Working from the records below, repeat exactly the lines starting at the line that contains "X372Y2130D03*" and ending at the line that contains "X962Y3647D03*", inclusive.

Records from a dataset

▼▼▼

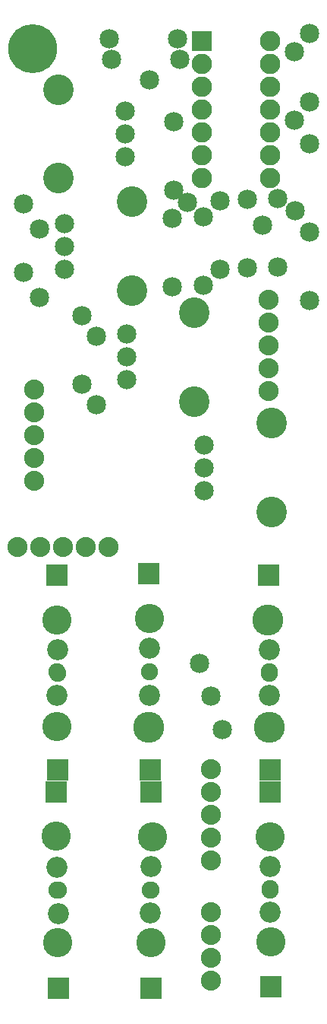
<source format=gts>
G04 MADE WITH FRITZING*
G04 WWW.FRITZING.ORG*
G04 DOUBLE SIDED*
G04 HOLES PLATED*
G04 CONTOUR ON CENTER OF CONTOUR VECTOR*
%ASAXBY*%
%FSLAX23Y23*%
%MOIN*%
%OFA0B0*%
%SFA1.0B1.0*%
%ADD10C,0.088000*%
%ADD11C,0.092900*%
%ADD12C,0.092836*%
%ADD13C,0.075328*%
%ADD14C,0.084667*%
%ADD15C,0.084695*%
%ADD16C,0.134033*%
%ADD17C,0.135984*%
%ADD18C,0.128110*%
%ADD19C,0.089370*%
%ADD20C,0.085000*%
%ADD21C,0.214725*%
%ADD22R,0.096614X0.096614*%
%ADD23R,0.089370X0.089370*%
%LNMASK1*%
G90*
G70*
G54D10*
X144Y2819D03*
X144Y2719D03*
X144Y2619D03*
X144Y2519D03*
X144Y2419D03*
G54D11*
X648Y2012D03*
G54D12*
X651Y1684D03*
G54D13*
X651Y1582D03*
G54D11*
X244Y2005D03*
G54D12*
X246Y1678D03*
G54D13*
X246Y1575D03*
G54D14*
X550Y3062D03*
X550Y2962D03*
G54D15*
X550Y2862D03*
G54D16*
X846Y3156D03*
X846Y2767D03*
G54D14*
X891Y2577D03*
X891Y2477D03*
G54D15*
X891Y2377D03*
G54D16*
X1187Y2671D03*
X1187Y2283D03*
G54D14*
X278Y3547D03*
X278Y3447D03*
G54D15*
X278Y3347D03*
G54D16*
X573Y3641D03*
X573Y3253D03*
G54D14*
X545Y3839D03*
X545Y3939D03*
G54D15*
X545Y4039D03*
G54D16*
X249Y3745D03*
X249Y4133D03*
G54D17*
X1178Y1339D03*
X647Y1339D03*
G54D18*
X244Y1341D03*
X663Y860D03*
G54D17*
X1172Y1808D03*
G54D18*
X247Y397D03*
X650Y1814D03*
X1183Y400D03*
X244Y1808D03*
X658Y397D03*
X1181Y860D03*
X239Y861D03*
G54D11*
X241Y1054D03*
G54D12*
X243Y726D03*
G54D13*
X243Y624D03*
G54D10*
X922Y230D03*
X922Y330D03*
X922Y430D03*
X922Y530D03*
X72Y2130D03*
X172Y2130D03*
X272Y2130D03*
X372Y2130D03*
X472Y2130D03*
G54D11*
X654Y1152D03*
G54D12*
X651Y1480D03*
G54D13*
X651Y1582D03*
G54D11*
X1173Y2006D03*
G54D12*
X1176Y1678D03*
G54D13*
X1176Y1576D03*
G54D11*
X1180Y1152D03*
G54D12*
X1177Y1480D03*
G54D13*
X1177Y1582D03*
G54D11*
X1180Y1057D03*
G54D12*
X1182Y729D03*
G54D13*
X1182Y627D03*
G54D11*
X1185Y202D03*
G54D12*
X1182Y530D03*
G54D13*
X1182Y632D03*
G54D11*
X656Y1057D03*
G54D12*
X658Y730D03*
G54D13*
X658Y627D03*
G54D11*
X247Y1152D03*
G54D12*
X244Y1480D03*
G54D13*
X244Y1582D03*
G54D11*
X252Y194D03*
G54D12*
X250Y522D03*
G54D13*
X250Y624D03*
G54D19*
X880Y4344D03*
X1180Y4344D03*
X880Y4244D03*
X1180Y4244D03*
X880Y4144D03*
X1180Y4144D03*
X880Y4044D03*
X1180Y4044D03*
X880Y3944D03*
X1180Y3944D03*
X880Y3844D03*
X1180Y3844D03*
X880Y3744D03*
X1180Y3744D03*
G54D20*
X416Y3051D03*
X416Y2751D03*
X1288Y4000D03*
X1288Y4300D03*
X353Y3142D03*
X353Y2842D03*
X168Y3522D03*
X168Y3222D03*
X98Y3633D03*
X98Y3333D03*
X1353Y3508D03*
X1353Y3208D03*
X962Y3647D03*
X962Y3347D03*
X751Y3568D03*
X751Y3268D03*
X1354Y4378D03*
X1354Y4078D03*
X1213Y3354D03*
X1213Y3654D03*
X756Y3992D03*
X756Y3692D03*
X483Y4266D03*
X783Y4266D03*
X1355Y3896D03*
X1290Y3603D03*
X1080Y3652D03*
X1080Y3352D03*
X475Y4355D03*
X775Y4355D03*
X886Y3276D03*
X886Y3576D03*
G54D21*
X137Y4312D03*
G54D10*
X922Y755D03*
X922Y855D03*
X922Y955D03*
X922Y1055D03*
X922Y1155D03*
G54D11*
X658Y196D03*
G54D12*
X655Y524D03*
G54D13*
X655Y626D03*
G54D10*
X1175Y3212D03*
X1175Y3112D03*
X1175Y3012D03*
X1175Y2912D03*
X1175Y2812D03*
G54D20*
X652Y4174D03*
X869Y1619D03*
X1147Y3538D03*
X969Y1330D03*
X816Y3638D03*
X920Y1477D03*
G54D22*
X648Y2012D03*
X244Y2005D03*
X241Y1054D03*
X654Y1152D03*
X1173Y2006D03*
X1180Y1152D03*
X1180Y1057D03*
X1185Y202D03*
X656Y1057D03*
X247Y1152D03*
X252Y194D03*
G54D23*
X880Y4344D03*
G54D22*
X658Y196D03*
G04 End of Mask1*
M02*
</source>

▲▲▲

*Answer area*.
X372Y2130D03*
X472Y2130D03*
G54D11*
X654Y1152D03*
G54D12*
X651Y1480D03*
G54D13*
X651Y1582D03*
G54D11*
X1173Y2006D03*
G54D12*
X1176Y1678D03*
G54D13*
X1176Y1576D03*
G54D11*
X1180Y1152D03*
G54D12*
X1177Y1480D03*
G54D13*
X1177Y1582D03*
G54D11*
X1180Y1057D03*
G54D12*
X1182Y729D03*
G54D13*
X1182Y627D03*
G54D11*
X1185Y202D03*
G54D12*
X1182Y530D03*
G54D13*
X1182Y632D03*
G54D11*
X656Y1057D03*
G54D12*
X658Y730D03*
G54D13*
X658Y627D03*
G54D11*
X247Y1152D03*
G54D12*
X244Y1480D03*
G54D13*
X244Y1582D03*
G54D11*
X252Y194D03*
G54D12*
X250Y522D03*
G54D13*
X250Y624D03*
G54D19*
X880Y4344D03*
X1180Y4344D03*
X880Y4244D03*
X1180Y4244D03*
X880Y4144D03*
X1180Y4144D03*
X880Y4044D03*
X1180Y4044D03*
X880Y3944D03*
X1180Y3944D03*
X880Y3844D03*
X1180Y3844D03*
X880Y3744D03*
X1180Y3744D03*
G54D20*
X416Y3051D03*
X416Y2751D03*
X1288Y4000D03*
X1288Y4300D03*
X353Y3142D03*
X353Y2842D03*
X168Y3522D03*
X168Y3222D03*
X98Y3633D03*
X98Y3333D03*
X1353Y3508D03*
X1353Y3208D03*
X962Y3647D03*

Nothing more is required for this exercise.